Perhaps not being a pre-cinema scholar nor a historian gives me a different way of looking at these things. My project is a media audience study, building on mixed methods approaches I’ve used on work with The Wire and Benefits Street. But my own thinking, as I visit the museum and read the materials in the collection, is progressing from thinking about the lanternist as a narrative device (nothing new there) to understanding the hope (probably unrealized) for cinema to democratize representation ‘for the people’ and the advent of trade unions as being impossible to re-create / curate neutrally. In other words, could these stories be told without politics?

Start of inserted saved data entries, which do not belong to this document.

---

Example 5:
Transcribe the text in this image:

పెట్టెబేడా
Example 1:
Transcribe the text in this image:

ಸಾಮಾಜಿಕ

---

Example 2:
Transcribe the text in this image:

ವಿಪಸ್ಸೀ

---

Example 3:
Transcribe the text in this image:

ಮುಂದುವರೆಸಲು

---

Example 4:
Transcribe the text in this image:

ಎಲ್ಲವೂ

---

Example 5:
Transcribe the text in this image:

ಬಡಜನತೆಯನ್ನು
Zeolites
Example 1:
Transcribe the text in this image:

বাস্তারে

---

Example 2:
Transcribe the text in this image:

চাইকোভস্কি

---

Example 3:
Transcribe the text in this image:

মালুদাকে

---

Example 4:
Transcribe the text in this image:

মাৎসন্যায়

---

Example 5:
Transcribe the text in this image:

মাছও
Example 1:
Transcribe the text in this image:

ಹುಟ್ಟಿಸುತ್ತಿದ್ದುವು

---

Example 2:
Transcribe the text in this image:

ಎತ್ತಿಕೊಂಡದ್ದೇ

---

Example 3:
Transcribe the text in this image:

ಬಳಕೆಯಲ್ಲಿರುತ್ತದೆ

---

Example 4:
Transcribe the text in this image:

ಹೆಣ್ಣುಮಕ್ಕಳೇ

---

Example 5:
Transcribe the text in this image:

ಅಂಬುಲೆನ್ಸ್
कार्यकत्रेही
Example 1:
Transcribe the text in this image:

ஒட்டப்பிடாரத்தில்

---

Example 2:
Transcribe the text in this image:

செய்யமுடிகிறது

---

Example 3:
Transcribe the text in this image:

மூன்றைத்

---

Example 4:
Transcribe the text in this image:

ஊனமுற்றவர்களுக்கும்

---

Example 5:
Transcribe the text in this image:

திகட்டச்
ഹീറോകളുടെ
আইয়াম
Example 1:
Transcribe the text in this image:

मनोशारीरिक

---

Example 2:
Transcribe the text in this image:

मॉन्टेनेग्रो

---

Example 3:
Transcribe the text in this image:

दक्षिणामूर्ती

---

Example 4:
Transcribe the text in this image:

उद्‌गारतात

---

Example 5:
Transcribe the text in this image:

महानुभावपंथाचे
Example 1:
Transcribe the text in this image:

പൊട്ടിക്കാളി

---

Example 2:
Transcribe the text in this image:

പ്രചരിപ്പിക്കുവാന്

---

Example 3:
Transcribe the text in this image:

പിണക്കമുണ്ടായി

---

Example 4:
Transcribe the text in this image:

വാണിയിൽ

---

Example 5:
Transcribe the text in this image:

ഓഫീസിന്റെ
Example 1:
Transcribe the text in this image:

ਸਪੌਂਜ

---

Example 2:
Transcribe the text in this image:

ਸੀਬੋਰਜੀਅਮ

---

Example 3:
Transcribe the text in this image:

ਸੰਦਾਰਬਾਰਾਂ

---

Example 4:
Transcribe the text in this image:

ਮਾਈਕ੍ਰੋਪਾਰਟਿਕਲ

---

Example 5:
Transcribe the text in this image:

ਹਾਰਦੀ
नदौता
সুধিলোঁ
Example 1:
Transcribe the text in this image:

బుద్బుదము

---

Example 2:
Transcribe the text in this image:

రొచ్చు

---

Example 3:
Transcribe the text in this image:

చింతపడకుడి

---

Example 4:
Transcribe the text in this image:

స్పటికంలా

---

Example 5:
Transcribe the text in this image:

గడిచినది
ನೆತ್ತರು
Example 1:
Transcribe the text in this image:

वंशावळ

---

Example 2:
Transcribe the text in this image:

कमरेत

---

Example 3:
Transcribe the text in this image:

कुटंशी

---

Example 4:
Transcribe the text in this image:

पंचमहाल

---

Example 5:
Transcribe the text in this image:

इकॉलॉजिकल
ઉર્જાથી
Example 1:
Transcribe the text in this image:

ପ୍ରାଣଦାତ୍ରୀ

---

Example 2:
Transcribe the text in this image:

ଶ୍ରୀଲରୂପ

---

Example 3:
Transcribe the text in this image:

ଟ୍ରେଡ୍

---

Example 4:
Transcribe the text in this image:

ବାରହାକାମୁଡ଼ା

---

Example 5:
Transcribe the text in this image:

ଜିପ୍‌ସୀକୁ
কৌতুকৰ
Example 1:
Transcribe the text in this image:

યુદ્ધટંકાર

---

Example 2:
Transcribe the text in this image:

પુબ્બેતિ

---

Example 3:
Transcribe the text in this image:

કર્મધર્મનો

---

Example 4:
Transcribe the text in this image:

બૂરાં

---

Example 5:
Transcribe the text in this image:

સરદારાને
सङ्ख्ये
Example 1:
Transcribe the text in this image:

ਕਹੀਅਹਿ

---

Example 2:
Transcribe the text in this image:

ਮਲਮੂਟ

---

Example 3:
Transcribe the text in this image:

So far I have made two visits to the museum. The first trip was devoted to exploring the collection and being with the artefacts. The second included interviewing Phil Wickham and Peter Jewell about historical and political narratives in both Comrades and Phil’s curation. Following these visits, I interviewed Tom de Wit, curator of the Tolpuddle Martyrs Museum and I ran a workshop at the Tolpuddle Festival with the Radical Film Network, during which participants drew ‘maps’ of each others’ engagements with films, history and politics in the same way as I’m doing with Comrades. Getting people to draw maps, or other visual representations of the connections they make, helps us understand how our interpretations of films can bring to life history, politics and our own personal life stories.

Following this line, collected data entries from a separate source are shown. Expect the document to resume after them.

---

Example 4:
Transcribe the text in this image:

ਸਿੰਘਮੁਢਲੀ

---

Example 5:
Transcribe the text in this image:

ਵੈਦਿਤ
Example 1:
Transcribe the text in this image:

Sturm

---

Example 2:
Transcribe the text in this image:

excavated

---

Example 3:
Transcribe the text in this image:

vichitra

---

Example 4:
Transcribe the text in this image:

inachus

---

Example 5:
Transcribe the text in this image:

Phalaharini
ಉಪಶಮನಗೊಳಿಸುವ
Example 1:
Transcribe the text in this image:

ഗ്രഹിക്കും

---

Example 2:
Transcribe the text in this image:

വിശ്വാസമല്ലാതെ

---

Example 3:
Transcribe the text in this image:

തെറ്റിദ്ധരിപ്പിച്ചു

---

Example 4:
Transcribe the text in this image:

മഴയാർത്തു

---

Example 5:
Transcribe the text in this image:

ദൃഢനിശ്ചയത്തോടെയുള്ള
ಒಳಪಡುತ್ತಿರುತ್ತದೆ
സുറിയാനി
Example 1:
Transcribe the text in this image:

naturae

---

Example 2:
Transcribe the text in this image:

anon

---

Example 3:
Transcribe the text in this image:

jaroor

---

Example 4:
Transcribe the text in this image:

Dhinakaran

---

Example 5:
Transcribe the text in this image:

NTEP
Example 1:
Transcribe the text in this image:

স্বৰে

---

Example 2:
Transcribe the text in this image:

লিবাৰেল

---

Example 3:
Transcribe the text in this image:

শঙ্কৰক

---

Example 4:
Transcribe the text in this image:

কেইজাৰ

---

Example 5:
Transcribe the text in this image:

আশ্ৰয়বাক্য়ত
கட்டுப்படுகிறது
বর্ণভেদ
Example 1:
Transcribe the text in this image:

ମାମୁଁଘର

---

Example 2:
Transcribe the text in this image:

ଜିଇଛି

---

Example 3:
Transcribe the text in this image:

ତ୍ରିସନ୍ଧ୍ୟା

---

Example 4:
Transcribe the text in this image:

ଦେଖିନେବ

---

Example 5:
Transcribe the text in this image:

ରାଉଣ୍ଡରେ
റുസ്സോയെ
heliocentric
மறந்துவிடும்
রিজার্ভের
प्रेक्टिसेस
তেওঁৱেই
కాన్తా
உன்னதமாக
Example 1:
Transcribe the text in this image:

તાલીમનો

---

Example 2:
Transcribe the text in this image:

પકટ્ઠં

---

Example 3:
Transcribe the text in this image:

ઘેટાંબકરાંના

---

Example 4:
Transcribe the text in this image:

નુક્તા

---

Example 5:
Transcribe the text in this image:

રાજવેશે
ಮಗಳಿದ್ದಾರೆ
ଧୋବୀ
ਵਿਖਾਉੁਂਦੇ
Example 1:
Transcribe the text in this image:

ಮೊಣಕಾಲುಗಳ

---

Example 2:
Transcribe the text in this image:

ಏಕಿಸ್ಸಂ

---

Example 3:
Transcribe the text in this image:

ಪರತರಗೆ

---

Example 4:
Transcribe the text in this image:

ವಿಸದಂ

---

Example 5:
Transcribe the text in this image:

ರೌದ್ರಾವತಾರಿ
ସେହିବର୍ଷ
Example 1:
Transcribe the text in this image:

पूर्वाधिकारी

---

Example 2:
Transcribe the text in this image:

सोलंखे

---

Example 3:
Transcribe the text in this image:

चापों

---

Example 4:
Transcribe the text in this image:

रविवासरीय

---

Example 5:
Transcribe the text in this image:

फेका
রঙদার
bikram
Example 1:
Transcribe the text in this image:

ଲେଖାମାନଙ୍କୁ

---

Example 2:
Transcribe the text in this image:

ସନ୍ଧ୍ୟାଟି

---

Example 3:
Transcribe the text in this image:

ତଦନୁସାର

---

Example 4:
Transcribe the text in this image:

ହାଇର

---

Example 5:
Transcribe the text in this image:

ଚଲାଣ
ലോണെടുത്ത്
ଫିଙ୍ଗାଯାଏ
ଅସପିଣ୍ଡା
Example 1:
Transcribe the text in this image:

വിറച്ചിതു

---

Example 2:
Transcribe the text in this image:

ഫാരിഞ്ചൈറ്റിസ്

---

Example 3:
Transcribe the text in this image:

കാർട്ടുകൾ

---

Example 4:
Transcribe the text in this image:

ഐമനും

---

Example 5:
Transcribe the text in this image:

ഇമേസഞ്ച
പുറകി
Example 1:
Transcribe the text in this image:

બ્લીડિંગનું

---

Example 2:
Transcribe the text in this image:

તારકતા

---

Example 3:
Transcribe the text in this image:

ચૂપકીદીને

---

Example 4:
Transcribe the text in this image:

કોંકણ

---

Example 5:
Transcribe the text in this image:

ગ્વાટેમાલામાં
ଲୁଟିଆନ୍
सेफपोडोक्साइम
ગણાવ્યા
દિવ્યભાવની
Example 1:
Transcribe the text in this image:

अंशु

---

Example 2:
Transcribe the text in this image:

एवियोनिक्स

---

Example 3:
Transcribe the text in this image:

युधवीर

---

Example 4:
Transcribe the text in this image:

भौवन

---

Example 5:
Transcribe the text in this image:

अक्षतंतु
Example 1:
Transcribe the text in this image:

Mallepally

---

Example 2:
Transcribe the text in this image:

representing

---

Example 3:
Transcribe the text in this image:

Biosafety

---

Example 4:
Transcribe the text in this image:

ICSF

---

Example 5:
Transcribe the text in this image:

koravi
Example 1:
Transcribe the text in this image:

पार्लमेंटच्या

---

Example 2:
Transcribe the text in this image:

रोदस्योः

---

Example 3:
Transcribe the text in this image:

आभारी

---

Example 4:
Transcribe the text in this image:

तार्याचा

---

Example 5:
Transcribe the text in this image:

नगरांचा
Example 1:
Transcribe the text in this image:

Workshop at the Tolpuddle Festival
For me, Comrades sits in a space between my own political views and trade unionism, some deeply personal things to do with my late father, my working life and then the connection between all of those in my current geographical location when I’m at work. When I ask people to choose a film with political and historical meaning for them and then think about similar connections, usually they come up with rich, deep and personal stories. I use some ‘distancing’ techniques, putting people together in pairs and then groups, so that by the time they share their stories, they are combined into themes arising from several people. Then, with people’s consent, I photograph the ‘maps’ and use them as data for the research.

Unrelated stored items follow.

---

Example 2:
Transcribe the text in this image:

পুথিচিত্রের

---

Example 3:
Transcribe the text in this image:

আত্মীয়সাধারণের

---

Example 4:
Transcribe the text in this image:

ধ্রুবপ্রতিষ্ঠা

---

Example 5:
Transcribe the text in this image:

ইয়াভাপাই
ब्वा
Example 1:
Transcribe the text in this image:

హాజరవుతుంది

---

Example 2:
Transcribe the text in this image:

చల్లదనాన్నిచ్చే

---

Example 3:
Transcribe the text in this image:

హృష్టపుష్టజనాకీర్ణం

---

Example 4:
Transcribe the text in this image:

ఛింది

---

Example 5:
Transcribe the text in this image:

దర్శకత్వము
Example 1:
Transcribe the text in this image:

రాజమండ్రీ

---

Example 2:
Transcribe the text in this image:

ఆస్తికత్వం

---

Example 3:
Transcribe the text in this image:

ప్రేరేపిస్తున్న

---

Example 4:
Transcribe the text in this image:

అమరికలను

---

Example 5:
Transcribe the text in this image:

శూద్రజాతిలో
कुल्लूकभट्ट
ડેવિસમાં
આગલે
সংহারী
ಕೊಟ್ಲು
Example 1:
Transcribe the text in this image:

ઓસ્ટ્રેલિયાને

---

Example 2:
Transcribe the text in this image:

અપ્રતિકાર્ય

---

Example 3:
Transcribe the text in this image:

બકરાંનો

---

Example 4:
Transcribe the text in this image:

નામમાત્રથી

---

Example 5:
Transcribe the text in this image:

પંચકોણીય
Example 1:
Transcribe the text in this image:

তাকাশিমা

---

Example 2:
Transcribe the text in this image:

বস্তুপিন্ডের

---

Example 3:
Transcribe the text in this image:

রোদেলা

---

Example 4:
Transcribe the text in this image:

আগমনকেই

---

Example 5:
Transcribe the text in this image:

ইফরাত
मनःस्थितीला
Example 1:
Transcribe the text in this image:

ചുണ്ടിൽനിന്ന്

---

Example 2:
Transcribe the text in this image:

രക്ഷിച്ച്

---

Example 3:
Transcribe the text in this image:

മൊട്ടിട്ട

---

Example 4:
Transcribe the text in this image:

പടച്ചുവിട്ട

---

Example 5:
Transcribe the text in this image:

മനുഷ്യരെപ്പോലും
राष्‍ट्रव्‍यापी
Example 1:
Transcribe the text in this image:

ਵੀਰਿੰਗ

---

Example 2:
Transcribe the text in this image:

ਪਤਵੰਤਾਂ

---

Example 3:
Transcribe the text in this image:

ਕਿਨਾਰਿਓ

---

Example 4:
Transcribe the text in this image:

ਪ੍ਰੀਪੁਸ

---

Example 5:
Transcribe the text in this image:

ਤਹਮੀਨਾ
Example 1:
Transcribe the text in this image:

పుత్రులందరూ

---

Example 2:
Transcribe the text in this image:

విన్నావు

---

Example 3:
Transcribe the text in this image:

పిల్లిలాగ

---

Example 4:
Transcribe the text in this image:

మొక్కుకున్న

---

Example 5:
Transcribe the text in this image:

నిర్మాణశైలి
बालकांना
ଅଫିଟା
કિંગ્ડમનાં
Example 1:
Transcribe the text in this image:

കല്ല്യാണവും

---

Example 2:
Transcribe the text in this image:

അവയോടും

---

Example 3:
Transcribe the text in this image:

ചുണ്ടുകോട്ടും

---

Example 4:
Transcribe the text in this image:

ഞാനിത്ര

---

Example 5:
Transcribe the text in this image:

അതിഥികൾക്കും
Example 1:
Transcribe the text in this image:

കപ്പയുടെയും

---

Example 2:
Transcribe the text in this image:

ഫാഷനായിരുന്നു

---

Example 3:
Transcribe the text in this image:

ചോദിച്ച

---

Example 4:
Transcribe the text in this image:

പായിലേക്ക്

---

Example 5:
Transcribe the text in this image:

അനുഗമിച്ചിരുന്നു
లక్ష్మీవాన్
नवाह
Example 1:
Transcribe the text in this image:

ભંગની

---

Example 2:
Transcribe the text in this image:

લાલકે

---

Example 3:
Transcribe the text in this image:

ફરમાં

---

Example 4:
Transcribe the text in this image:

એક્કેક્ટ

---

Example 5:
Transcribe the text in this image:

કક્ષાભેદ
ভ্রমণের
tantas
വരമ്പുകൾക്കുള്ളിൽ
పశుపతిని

Next, I’ll be visiting the Shire Hall in Dorchester and finally bringing the curators from the three museums together for a discussion and another ‘mapping’ exercise back at the Bill Douglas Museum. Following that, I’ll be presenting the findings at conferences and writing up for a journal – whether my findings will be something I can generalize about – ie whether I find something out about films, history, politics and people more broadly, or whether what I discover is more specific to Comrades is, is at moment in time a ‘known unknown’.